* Exercise goal: Arrange the lines from the line containing "Please know that" to the line containing "## Religious Observances", both included, as a JSON list of strings with one string per line and blank lines omitted.

Records from a data source:
§ §

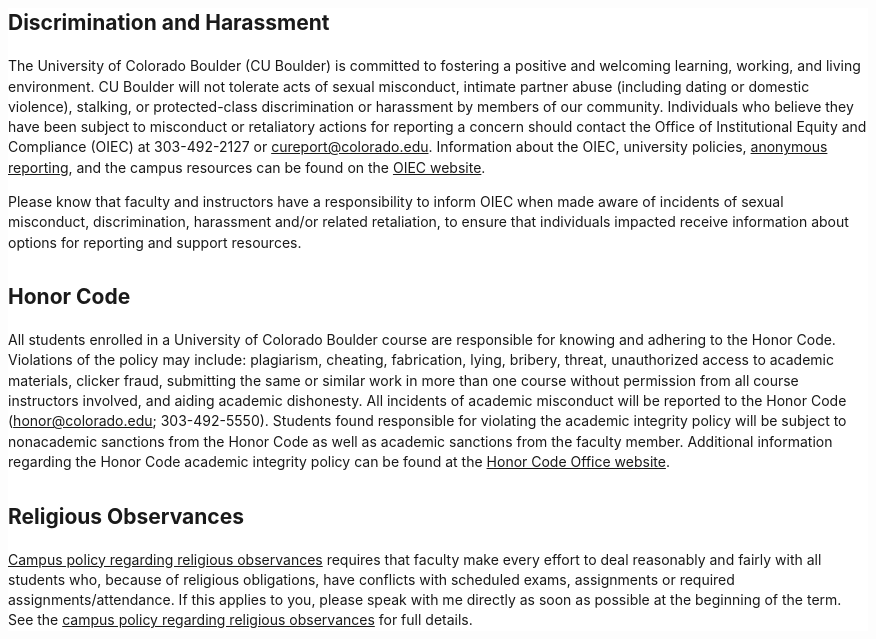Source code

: ## Discrimination and Harassment

The University of Colorado Boulder (CU Boulder) is committed to fostering a positive and welcoming learning, working, and living environment. CU Boulder will not tolerate acts of sexual misconduct, intimate partner abuse (including dating or domestic violence), stalking, or protected-class discrimination or harassment by members of our community. Individuals who believe they have been subject to misconduct or retaliatory actions for reporting a concern should contact the Office of Institutional Equity and Compliance (OIEC) at 303-492-2127 or cureport@colorado.edu. Information about the OIEC, university policies, [anonymous reporting](https://cuboulder.qualtrics.com/jfe/form/SV_0PnqVK4kkIJIZnf), and the campus resources can be found on the [OIEC website](http://www.colorado.edu/institutionalequity/).

Please know that faculty and instructors have a responsibility to inform OIEC when made aware of incidents of sexual misconduct, discrimination, harassment and/or related retaliation, to ensure that individuals impacted receive information about options for reporting and support resources.

## Honor Code

All students enrolled in a University of Colorado Boulder course are responsible for knowing and adhering to the Honor Code. Violations of the policy may include: plagiarism, cheating, fabrication, lying, bribery, threat, unauthorized access to academic materials, clicker fraud, submitting the same or similar work in more than one course without permission from all course instructors involved, and aiding academic dishonesty. All incidents of academic misconduct will be reported to the Honor Code (honor@colorado.edu; 303-492-5550). Students found responsible for violating the academic integrity policy will be subject to nonacademic sanctions from the Honor Code as well as academic sanctions from the faculty member. Additional information regarding the Honor Code academic integrity policy can be found at the [Honor Code Office website](https://www.colorado.edu/osccr/honor-code).

## Religious Observances

[Campus policy regarding religious observances](http://www.colorado.edu/policies/fac_relig.html) requires that faculty make every effort to deal reasonably and fairly with all students who, because of religious obligations, have conflicts with scheduled exams, assignments or required assignments/attendance. If this applies to you, please speak with me directly as soon as possible at the beginning of the term. See the [campus policy regarding religious observances](http://www.colorado.edu/policies/observance-religious-holidays-and-absences-classes-andor-exams) for full details.
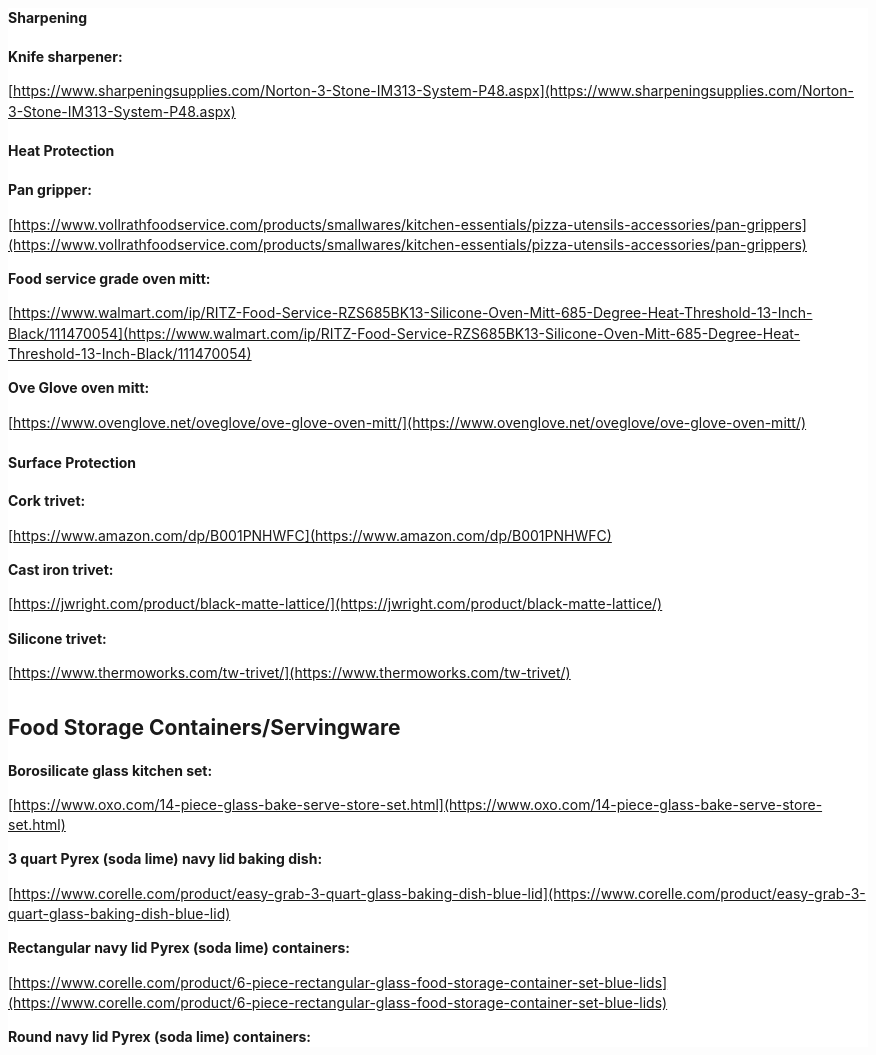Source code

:#### Sharpening

**Knife sharpener:**

[https://www.sharpeningsupplies.com/Norton-3-Stone-IM313-System-P48.aspx](https://www.sharpeningsupplies.com/Norton-3-Stone-IM313-System-P48.aspx)

#### Heat Protection

**Pan gripper:**

[https://www.vollrathfoodservice.com/products/smallwares/kitchen-essentials/pizza-utensils-accessories/pan-grippers](https://www.vollrathfoodservice.com/products/smallwares/kitchen-essentials/pizza-utensils-accessories/pan-grippers)

**Food service grade oven mitt:**

[https://www.walmart.com/ip/RITZ-Food-Service-RZS685BK13-Silicone-Oven-Mitt-685-Degree-Heat-Threshold-13-Inch-Black/111470054](https://www.walmart.com/ip/RITZ-Food-Service-RZS685BK13-Silicone-Oven-Mitt-685-Degree-Heat-Threshold-13-Inch-Black/111470054)

**Ove Glove oven mitt:**

[https://www.ovenglove.net/oveglove/ove-glove-oven-mitt/](https://www.ovenglove.net/oveglove/ove-glove-oven-mitt/)

#### Surface Protection

**Cork trivet:**

[https://www.amazon.com/dp/B001PNHWFC](https://www.amazon.com/dp/B001PNHWFC)

**Cast iron trivet:**

[https://jwright.com/product/black-matte-lattice/](https://jwright.com/product/black-matte-lattice/)

**Silicone trivet:**

[https://www.thermoworks.com/tw-trivet/](https://www.thermoworks.com/tw-trivet/)

## Food Storage Containers/Servingware

**Borosilicate glass kitchen set:**

[https://www.oxo.com/14-piece-glass-bake-serve-store-set.html](https://www.oxo.com/14-piece-glass-bake-serve-store-set.html)

**3 quart Pyrex (soda lime) navy lid baking dish:**

[https://www.corelle.com/product/easy-grab-3-quart-glass-baking-dish-blue-lid](https://www.corelle.com/product/easy-grab-3-quart-glass-baking-dish-blue-lid)

**Rectangular navy lid Pyrex (soda lime) containers:**

[https://www.corelle.com/product/6-piece-rectangular-glass-food-storage-container-set-blue-lids](https://www.corelle.com/product/6-piece-rectangular-glass-food-storage-container-set-blue-lids)

**Round navy lid Pyrex (soda lime) containers:**
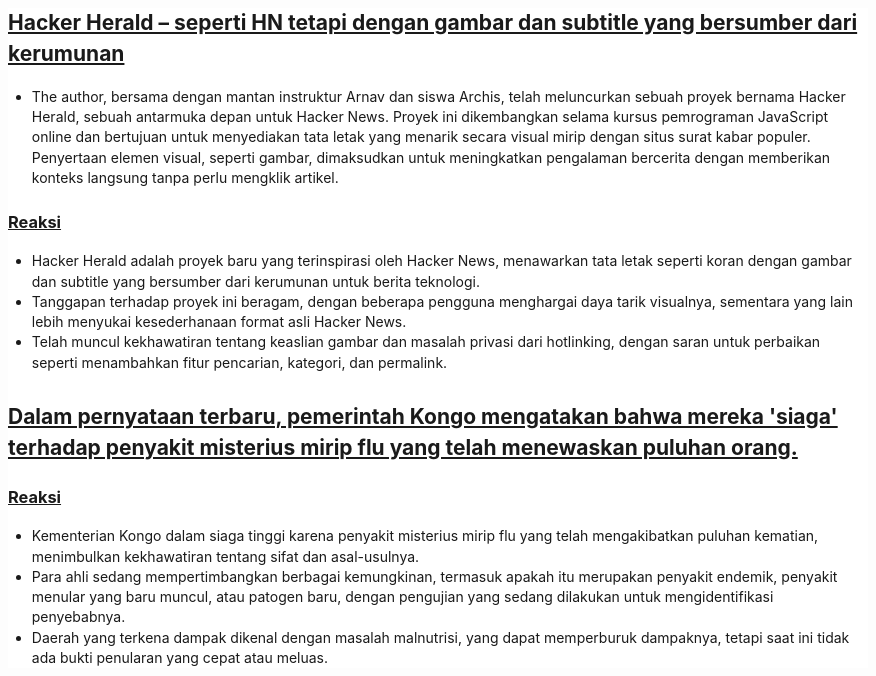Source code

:## [Hacker Herald – seperti HN tetapi dengan gambar dan subtitle yang bersumber dari kerumunan](https://hackerherald.com/)

- The author, bersama dengan mantan instruktur Arnav dan siswa Archis, telah meluncurkan sebuah proyek bernama Hacker Herald, sebuah antarmuka depan untuk Hacker News. Proyek ini dikembangkan selama kursus pemrograman JavaScript online dan bertujuan untuk menyediakan tata letak yang menarik secara visual mirip dengan situs surat kabar populer. Penyertaan elemen visual, seperti gambar, dimaksudkan untuk meningkatkan pengalaman bercerita dengan memberikan konteks langsung tanpa perlu mengklik artikel.

### [Reaksi](https://news.ycombinator.com/item?id=42338327)

- Hacker Herald adalah proyek baru yang terinspirasi oleh Hacker News, menawarkan tata letak seperti koran dengan gambar dan subtitle yang bersumber dari kerumunan untuk berita teknologi.
- Tanggapan terhadap proyek ini beragam, dengan beberapa pengguna menghargai daya tarik visualnya, sementara yang lain lebih menyukai kesederhanaan format asli Hacker News.
- Telah muncul kekhawatiran tentang keaslian gambar dan masalah privasi dari hotlinking, dengan saran untuk perbaikan seperti menambahkan fitur pencarian, kategori, dan permalink.

## [Dalam pernyataan terbaru, pemerintah Kongo mengatakan bahwa mereka 'siaga' terhadap penyakit misterius mirip flu yang telah menewaskan puluhan orang.](https://www.ctvnews.ca/health/congo-government-says-it-s-on-alert-over-mystery-flu-like-disease-that-killed-dozens-1.7134550)

### [Reaksi](https://news.ycombinator.com/item?id=42332129)

- Kementerian Kongo dalam siaga tinggi karena penyakit misterius mirip flu yang telah mengakibatkan puluhan kematian, menimbulkan kekhawatiran tentang sifat dan asal-usulnya.
- Para ahli sedang mempertimbangkan berbagai kemungkinan, termasuk apakah itu merupakan penyakit endemik, penyakit menular yang baru muncul, atau patogen baru, dengan pengujian yang sedang dilakukan untuk mengidentifikasi penyebabnya.
- Daerah yang terkena dampak dikenal dengan masalah malnutrisi, yang dapat memperburuk dampaknya, tetapi saat ini tidak ada bukti penularan yang cepat atau meluas.

<head>
  <meta property="og:title" content="Tidak ada jumlah iklan yang benar selain nol." />
  <meta property="og:type" content="website" />
  <meta property="og:image" content="https://og.cho.sh/api/og/?title=Tidak%20ada%20jumlah%20iklan%20yang%20benar%20selain%20nol.&subheading=Jumat%2C%206%20Desember%202024%3A%20Ringkasan%20Berita%20Peretas" />
</head>
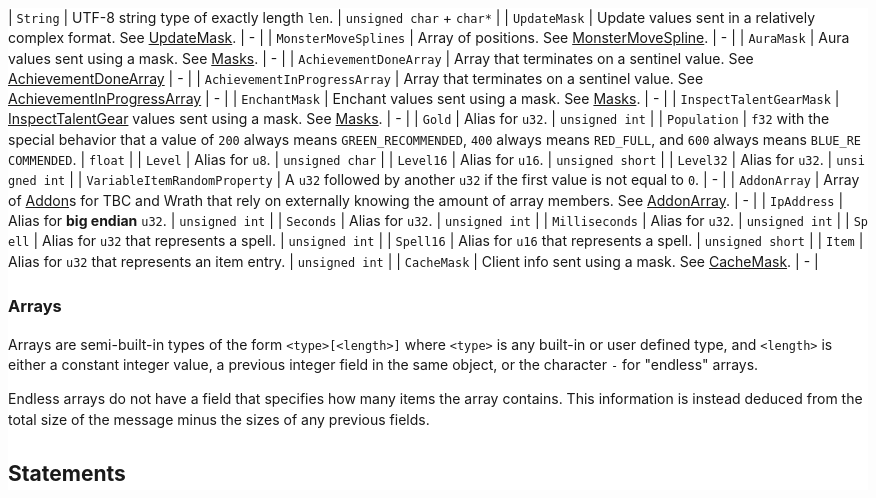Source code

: | `String`                     | UTF-8 string type of exactly length `len`.                                                                                                                        | `unsigned char` + `char*` |
| `UpdateMask`                 | Update values sent in a relatively complex format. See [UpdateMask](../types/update-mask.md).                                                                     | -                         |
| `MonsterMoveSplines`         | Array of positions. See [MonsterMoveSpline](../types/monster-move-spline).                                                                                        | -                         |
| `AuraMask`                   | Aura values sent using a mask. See [Masks](../types/aura-mask.md).                                                                                                | -                         |
| `AchievementDoneArray`       | Array that terminates on a sentinel value. See [AchievementDoneArray](../types/achievement-done-array.md)                                                         | -                         |
| `AchievementInProgressArray` | Array that terminates on a sentinel value. See [AchievementInProgressArray](../types/achievement-done-array.md)                                                   | -                         |
| `EnchantMask`                | Enchant values sent using a mask. See [Masks](../types/aura-mask.md).                                                                                             | -                         |
| `InspectTalentGearMask`      | [InspectTalentGear](../docs/inspecttalentgear.md) values sent using a mask. See [Masks](../types/aura-mask.md).                                                   | -                         |
| `Gold`                       | Alias for `u32`.                                                                                                                                                  | `unsigned int`            |
| `Population`                 | `f32` with the special behavior that a value of `200` always means `GREEN_RECOMMENDED`, `400` always means `RED_FULL`, and `600` always means `BLUE_RECOMMENDED`. | `float`                   |
| `Level`                      | Alias for `u8`.                                                                                                                                                   | `unsigned char`           |
| `Level16`                    | Alias for `u16`.                                                                                                                                                  | `unsigned short`          |
| `Level32`                    | Alias for `u32`.                                                                                                                                                  | `unsigned int`            |
| `VariableItemRandomProperty` | A `u32` followed by another `u32` if the first value is not equal to `0`.                                                                                         | -                         |
| `AddonArray`                 | Array of [Addon](../docs/addon.md)s for TBC and Wrath that rely on externally knowing the amount of array members. See [AddonArray](../types/addon-array.md).     | -                         |
| `IpAddress`                  | Alias for **big endian** `u32`.                                                                                                                                   | `unsigned int`            |
| `Seconds`                    | Alias for `u32`.                                                                                                                                                  | `unsigned int`            |
| `Milliseconds`               | Alias for `u32`.                                                                                                                                                  | `unsigned int`            |
| `Spell`                      | Alias for `u32` that represents a spell.                                                                                                                          | `unsigned int`            |
| `Spell16`                    | Alias for `u16` that represents a spell.                                                                                                                          | `unsigned short`          |
| `Item`                       | Alias for `u32` that represents an item entry.                                                                                                                    | `unsigned int`            |
| `CacheMask`                  | Client info sent using a mask. See [CacheMask](../types/cache-mask.md).                                                                                           | -                         |

[comment]: # (AUTOGENERATED_UNTIL_HERE)

### Arrays

Arrays are semi-built-in types of the form `<type>[<length>]` where `<type>` is any built-in or user defined type,
and `<length>` is either a constant integer value, a previous integer field in the same object, or the character `-`
for "endless" arrays.

Endless arrays do not have a field that specifies how many items the array contains.
This information is instead deduced from the total size of the message minus the sizes of any previous fields.

## Statements


[comment]: # (AUTOGENERATED_FROM_HERE_NEXT_COMMENT)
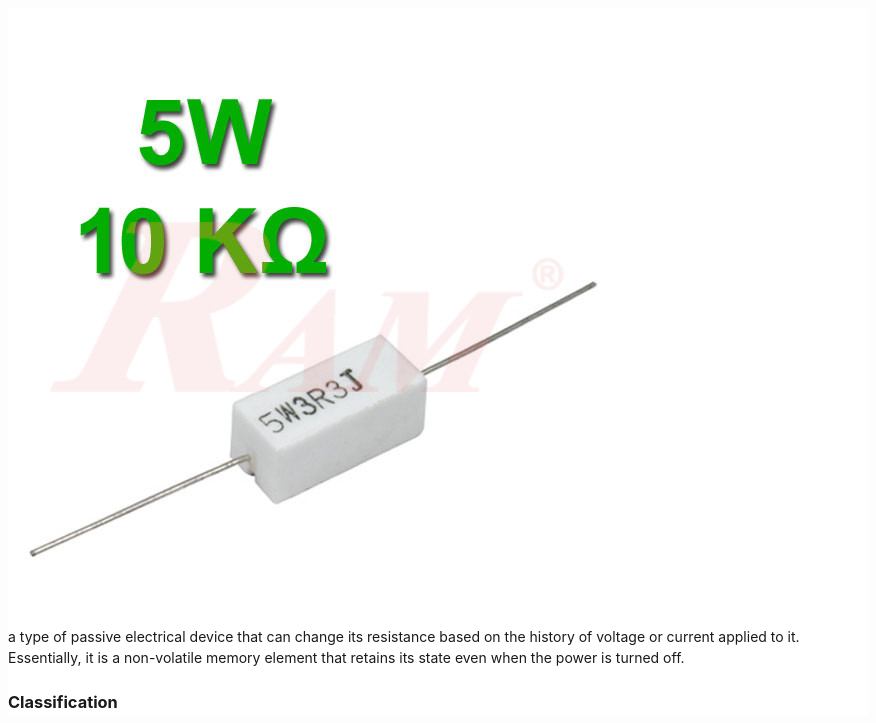 <img src='img/resistor.jpg'>

  a type of passive electrical device that can change its resistance based on the history of voltage or current applied to it.
  Essentially, it is a non-volatile memory element that retains its state even when the power is turned off.
  

### Classification
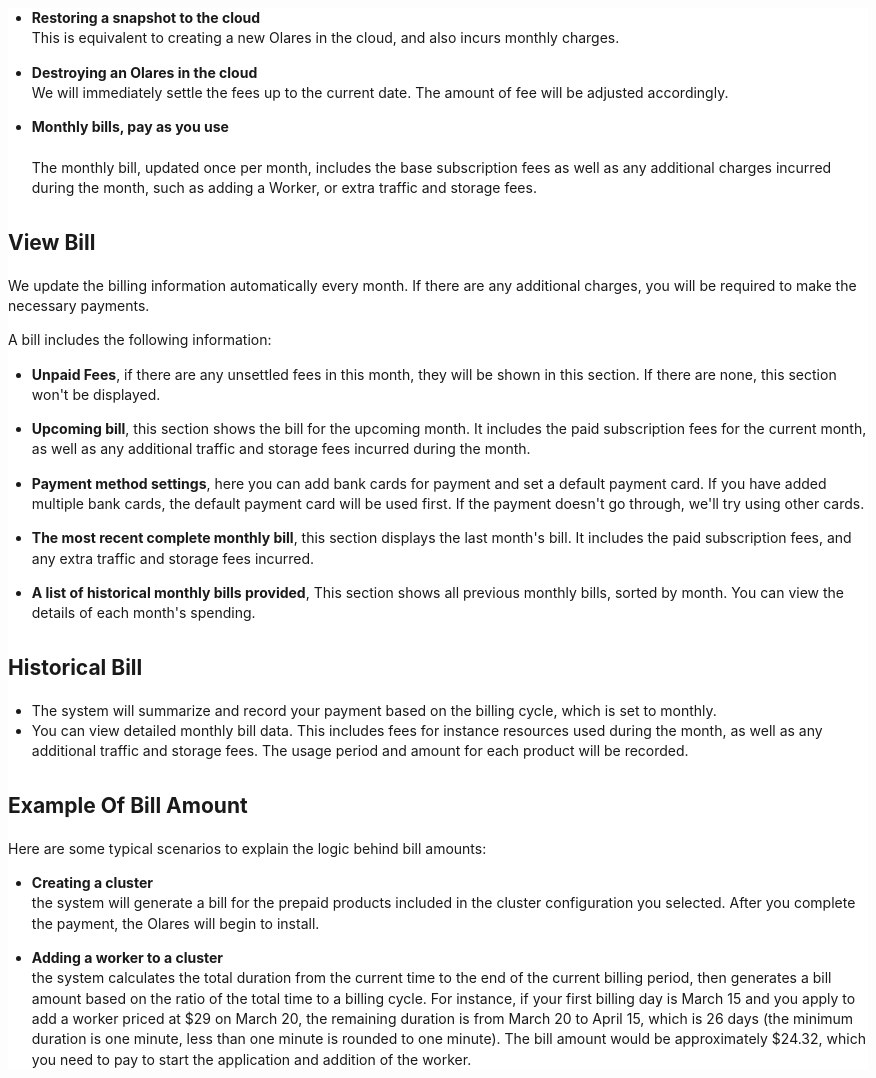 - **Restoring a snapshot to the cloud** <br>
   This is equivalent to creating a new Olares in the cloud, and also incurs monthly charges.

- **Destroying an Olares in the cloud**<br>
   We will immediately settle the fees up to the current date. The amount of fee will be adjusted accordingly.

- **Monthly bills, pay as you use**<br>  
   The monthly bill, updated once per month, includes the base subscription fees as well as any additional charges incurred during the month, such as adding a Worker, or extra traffic and storage fees.

## View Bill

We update the billing information automatically every month. If there are any additional charges, you will be required to make the necessary payments.

A bill includes the following information:

- **Unpaid Fees**, if there are any unsettled fees in this month, they will be shown in this section. If there are none, this section won't be displayed.

- **Upcoming bill**, this section shows the bill for the upcoming month. It includes the paid subscription fees for the current month, as well as any additional traffic and storage fees incurred during the month.

- **Payment method settings**, here you can add bank cards for payment and set a default payment card. If you have added multiple bank cards, the default payment card will be used first. If the payment doesn't go through, we'll try using other cards.

- **The most recent complete monthly bill**, this section displays the last month's bill. It includes the paid subscription fees, and any extra traffic and storage fees incurred.

- **A list of historical monthly bills provided**, This section shows all previous monthly bills, sorted by month. You can view the details of each month's spending.


## Historical Bill
- The system will summarize and record your payment based on the billing cycle, which is set to monthly.
- You can view detailed monthly bill data. This includes fees for instance resources used during the month, as well as any additional traffic and storage fees. The usage period and amount for each product will be recorded.


## Example Of Bill Amount
Here are some typical scenarios to explain the logic behind bill amounts:

- **Creating a cluster**<br>
   the system will generate a bill for the prepaid products included in the cluster configuration you selected. After you complete the payment, the Olares will begin to install.

- **Adding a worker to a cluster**<br>
   the system calculates the total duration from the current time to the end of the current billing period, then generates a bill amount based on the ratio of the total time to a billing cycle. For instance, if your first billing day is March 15 and you apply to add a worker priced at $29 on March 20, the remaining duration is from March 20 to April 15, which is 26 days (the minimum duration is one minute, less than one minute is rounded to one minute). The bill amount would be approximately $24.32, which you need to pay to start the application and addition of the worker.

§ §

* Answer section:
[
  "Please know that faculty and instructors have a responsibility to inform OIEC when made aware of incidents of sexual misconduct, discrimination, harassment and/or related retaliation, to ensure that individuals impacted receive information about options for reporting and support resources.",
  "## Honor Code",
  "All students enrolled in a University of Colorado Boulder course are responsible for knowing and adhering to the Honor Code. Violations of the policy may include: plagiarism, cheating, fabrication, lying, bribery, threat, unauthorized access to academic materials, clicker fraud, submitting the same or similar work in more than one course without permission from all course instructors involved, and aiding academic dishonesty. All incidents of academic misconduct will be reported to the Honor Code (honor@colorado.edu; 303-492-5550). Students found responsible for violating the academic integrity policy will be subject to nonacademic sanctions from the Honor Code as well as academic sanctions from the faculty member. Additional information regarding the Honor Code academic integrity policy can be found at the [Honor Code Office website](https://www.colorado.edu/osccr/honor-code).",
  "## Religious Observances"
]